Int J Biol Sci 2022; 18(5):2091-2103. doi:10.7150/ijbs.63876 This issue
1. Department of Pharmacology, Institute of Medical and Health Science, Hebei Medical University, Shijiazhuang, Hebei 050011, China
2. State Key Laboratory of Reproductive Medicine, Nanjing Medical University, Nanjing, Jiangsu 210029, China
3. Department of Plastic Surgery, The Affiliated Friendship Plastic Surgery Hospital of Nanjing Medical University, Nanjing, Jiangsu 210029, China
4. Jiangsu Key Laboratory of Oral Diseases, Nanjing Medical University, Nanjing, Jiangsu 210029, China
5. Department of Immuno-oncology, Fourth Hospital of Hebei Medical University, Shijiazhuang, Hebei 050011, China
6. Department of Human Anatomy, Nanjing Medical University, Nanjing, Jiangsu 210029, China
7. Department of Hematology, Jiangsu People's Hospital, Nanjing, Jiangsu 210029, China
Osteoblastic lineage cells (OBCs) are bone-building cells and essential component of hematopoietic niche, but mechanisms whereby bone-building and hematopoiesis-supportive activities of OBCs could be regulated simultaneously remain largely unknown.

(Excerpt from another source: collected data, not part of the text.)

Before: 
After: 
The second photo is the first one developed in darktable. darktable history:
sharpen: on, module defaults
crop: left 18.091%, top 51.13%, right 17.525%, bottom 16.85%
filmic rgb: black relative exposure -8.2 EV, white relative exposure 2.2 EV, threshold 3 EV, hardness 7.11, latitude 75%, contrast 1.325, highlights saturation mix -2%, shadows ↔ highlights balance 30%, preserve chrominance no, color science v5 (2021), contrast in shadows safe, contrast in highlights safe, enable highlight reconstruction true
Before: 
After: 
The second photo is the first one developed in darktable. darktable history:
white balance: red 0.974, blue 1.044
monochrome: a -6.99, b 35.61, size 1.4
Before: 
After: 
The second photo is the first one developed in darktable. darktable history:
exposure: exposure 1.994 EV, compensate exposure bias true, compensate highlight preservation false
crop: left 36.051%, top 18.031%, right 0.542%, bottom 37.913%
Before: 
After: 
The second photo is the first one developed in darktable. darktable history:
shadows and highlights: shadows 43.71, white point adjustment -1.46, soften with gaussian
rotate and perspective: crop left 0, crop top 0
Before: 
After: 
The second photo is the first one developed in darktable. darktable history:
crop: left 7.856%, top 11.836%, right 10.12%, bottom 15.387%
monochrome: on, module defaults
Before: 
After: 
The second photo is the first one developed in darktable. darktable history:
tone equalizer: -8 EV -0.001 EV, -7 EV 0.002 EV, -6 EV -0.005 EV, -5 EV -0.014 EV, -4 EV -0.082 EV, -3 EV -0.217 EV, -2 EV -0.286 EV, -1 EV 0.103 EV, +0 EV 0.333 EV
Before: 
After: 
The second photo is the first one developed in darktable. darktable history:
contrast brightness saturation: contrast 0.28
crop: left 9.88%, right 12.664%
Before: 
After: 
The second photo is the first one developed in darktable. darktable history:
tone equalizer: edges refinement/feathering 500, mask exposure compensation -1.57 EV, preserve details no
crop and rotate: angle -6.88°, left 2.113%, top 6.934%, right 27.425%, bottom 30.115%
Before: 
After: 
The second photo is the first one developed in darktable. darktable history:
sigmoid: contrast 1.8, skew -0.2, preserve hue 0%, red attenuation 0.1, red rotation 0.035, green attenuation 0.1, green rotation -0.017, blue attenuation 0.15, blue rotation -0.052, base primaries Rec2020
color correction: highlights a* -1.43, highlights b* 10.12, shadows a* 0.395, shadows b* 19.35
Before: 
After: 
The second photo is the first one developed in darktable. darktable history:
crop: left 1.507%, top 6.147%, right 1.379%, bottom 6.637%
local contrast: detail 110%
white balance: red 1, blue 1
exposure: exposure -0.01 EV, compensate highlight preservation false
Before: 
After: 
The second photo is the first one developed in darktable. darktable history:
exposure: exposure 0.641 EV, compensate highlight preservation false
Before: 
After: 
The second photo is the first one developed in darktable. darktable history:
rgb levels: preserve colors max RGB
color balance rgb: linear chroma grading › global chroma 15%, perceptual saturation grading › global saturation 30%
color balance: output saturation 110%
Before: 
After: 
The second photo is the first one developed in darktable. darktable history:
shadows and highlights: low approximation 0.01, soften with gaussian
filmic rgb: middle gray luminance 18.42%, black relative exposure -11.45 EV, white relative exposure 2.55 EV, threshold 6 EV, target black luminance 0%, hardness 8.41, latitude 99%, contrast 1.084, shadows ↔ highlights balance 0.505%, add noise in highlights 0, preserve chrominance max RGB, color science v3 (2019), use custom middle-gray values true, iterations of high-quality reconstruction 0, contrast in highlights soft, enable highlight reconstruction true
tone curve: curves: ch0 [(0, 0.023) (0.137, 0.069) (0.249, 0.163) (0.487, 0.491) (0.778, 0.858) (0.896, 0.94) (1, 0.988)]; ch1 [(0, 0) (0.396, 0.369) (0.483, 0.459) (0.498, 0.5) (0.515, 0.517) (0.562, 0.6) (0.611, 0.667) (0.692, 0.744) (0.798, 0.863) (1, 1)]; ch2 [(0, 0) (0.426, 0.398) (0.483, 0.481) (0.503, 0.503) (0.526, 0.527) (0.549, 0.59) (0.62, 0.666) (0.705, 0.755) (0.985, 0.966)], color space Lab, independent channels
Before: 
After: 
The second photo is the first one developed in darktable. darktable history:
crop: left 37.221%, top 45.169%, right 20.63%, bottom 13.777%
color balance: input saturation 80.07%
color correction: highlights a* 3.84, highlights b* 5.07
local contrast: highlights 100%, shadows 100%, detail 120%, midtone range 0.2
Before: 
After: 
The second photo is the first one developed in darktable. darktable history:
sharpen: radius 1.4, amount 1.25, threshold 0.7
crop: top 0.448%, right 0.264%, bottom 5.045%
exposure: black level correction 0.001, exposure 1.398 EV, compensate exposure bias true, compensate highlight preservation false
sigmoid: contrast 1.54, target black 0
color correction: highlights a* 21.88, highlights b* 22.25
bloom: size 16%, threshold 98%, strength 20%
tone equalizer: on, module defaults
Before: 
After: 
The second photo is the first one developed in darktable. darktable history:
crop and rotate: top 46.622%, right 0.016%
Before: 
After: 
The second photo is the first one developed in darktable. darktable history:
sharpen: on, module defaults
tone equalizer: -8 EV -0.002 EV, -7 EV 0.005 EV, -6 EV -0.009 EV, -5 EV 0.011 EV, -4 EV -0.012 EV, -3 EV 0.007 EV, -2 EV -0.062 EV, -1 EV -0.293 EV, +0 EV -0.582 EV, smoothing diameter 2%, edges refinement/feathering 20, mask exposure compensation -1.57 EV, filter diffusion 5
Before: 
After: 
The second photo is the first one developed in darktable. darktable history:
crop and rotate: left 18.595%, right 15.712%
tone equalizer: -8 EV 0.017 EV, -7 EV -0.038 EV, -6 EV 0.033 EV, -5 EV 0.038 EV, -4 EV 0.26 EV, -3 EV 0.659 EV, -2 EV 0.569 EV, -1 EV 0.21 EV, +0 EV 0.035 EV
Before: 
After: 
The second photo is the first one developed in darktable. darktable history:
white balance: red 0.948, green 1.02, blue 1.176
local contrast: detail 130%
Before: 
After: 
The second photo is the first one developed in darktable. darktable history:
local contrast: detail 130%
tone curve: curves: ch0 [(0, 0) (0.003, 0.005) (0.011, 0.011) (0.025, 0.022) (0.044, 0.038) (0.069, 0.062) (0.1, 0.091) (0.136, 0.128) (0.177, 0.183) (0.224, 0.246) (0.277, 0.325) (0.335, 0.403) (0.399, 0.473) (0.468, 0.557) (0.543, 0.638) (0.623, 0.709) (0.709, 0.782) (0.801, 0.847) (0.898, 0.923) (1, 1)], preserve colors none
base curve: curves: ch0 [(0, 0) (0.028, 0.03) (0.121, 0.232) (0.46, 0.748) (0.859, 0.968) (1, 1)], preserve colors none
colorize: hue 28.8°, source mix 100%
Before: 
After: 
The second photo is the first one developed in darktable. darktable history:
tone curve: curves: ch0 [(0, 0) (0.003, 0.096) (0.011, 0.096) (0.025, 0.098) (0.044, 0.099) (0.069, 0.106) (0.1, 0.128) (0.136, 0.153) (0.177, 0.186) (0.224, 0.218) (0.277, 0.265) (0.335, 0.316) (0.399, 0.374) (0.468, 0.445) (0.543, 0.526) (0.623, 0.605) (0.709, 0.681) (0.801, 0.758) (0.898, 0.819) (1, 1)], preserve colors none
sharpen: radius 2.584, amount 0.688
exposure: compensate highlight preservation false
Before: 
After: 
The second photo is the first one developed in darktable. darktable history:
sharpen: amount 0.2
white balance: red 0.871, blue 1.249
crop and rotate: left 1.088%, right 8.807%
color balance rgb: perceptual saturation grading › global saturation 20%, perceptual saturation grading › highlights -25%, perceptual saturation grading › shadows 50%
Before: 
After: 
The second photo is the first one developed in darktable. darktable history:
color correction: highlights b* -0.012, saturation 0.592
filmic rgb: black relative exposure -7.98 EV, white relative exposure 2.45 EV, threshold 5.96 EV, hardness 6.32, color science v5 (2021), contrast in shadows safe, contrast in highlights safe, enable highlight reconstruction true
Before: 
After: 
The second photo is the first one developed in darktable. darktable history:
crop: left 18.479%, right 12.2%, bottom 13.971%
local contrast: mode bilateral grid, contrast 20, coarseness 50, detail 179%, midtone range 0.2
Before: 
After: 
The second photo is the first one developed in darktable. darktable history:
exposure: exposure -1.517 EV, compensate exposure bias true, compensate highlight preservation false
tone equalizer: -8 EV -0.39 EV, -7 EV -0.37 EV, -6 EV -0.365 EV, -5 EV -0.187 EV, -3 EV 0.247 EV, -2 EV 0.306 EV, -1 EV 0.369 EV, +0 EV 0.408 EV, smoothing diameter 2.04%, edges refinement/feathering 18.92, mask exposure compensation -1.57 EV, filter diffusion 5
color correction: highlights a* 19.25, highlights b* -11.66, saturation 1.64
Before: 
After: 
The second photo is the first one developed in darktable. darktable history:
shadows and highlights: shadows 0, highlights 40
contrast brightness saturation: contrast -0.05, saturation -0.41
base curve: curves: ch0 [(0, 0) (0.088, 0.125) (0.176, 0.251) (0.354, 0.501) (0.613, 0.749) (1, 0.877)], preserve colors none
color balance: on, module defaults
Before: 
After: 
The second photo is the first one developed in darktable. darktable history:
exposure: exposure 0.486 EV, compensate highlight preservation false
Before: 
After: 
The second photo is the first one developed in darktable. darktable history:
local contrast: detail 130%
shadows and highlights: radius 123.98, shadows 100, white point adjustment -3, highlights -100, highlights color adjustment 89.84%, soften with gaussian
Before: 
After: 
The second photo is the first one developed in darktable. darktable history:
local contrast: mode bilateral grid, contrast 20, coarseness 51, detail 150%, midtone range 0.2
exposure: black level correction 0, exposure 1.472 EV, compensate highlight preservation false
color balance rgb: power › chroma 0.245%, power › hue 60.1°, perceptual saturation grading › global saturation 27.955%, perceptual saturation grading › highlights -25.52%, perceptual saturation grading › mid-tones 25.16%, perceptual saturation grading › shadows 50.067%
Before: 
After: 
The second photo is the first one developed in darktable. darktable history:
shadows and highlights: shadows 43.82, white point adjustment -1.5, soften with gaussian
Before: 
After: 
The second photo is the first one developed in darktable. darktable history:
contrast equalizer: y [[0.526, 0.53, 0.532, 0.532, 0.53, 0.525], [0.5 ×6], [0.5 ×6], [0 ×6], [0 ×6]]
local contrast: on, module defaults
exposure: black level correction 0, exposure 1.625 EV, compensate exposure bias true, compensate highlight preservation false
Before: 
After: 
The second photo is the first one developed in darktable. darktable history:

Here we found that B cell-specific Moloney murine leukemia virus integration site 1 (Bmi1) was involved in such a co-regulatory mechanism. In this study, we first found that, accompanied with marked decline of osteogenic activity, the hematopoietic niche in Bmi1 knockout (KO) mice was severely impaired and manifested as CXCL12 expression falls and LSK homing failure; however, intratibial injection with CXCL12 effectively facilitated LSK accumulation in bone marrow of Bmi1 KO mice. To try to rescue these defects in Bmi1 KO mice, we generated Bmi1KO/Sirt1Tg (KO-TG) double mutant mice with Sirt1 specific overexpression in mesenchymal progenitor cells (MPCs) in Bmi1 KO mice, and our data showed that KO-TG mice had significantly increased bone-building activity, elevated Cxcl12 expression by MPCs, increased LSK homing and expanded LSK pool in bone marrow compared to Bmi1 KO mice. Of note, similar improvements in KO-TG mice were observed in Bmi1 KO mice fed with dietary resveratrol, an established Sirt1 activator, comparing with KO control mice. Therefore, pharmacologic activation of Bmi1/Sirt1 signaling pathway could simultaneously promote bone-building and hematopoiesis-supportive activities of OBCs.
Keywords: mesenchymal progenitor cells, hematopoietic stem cell niche, Bmi1, Sirt1, CXCL12.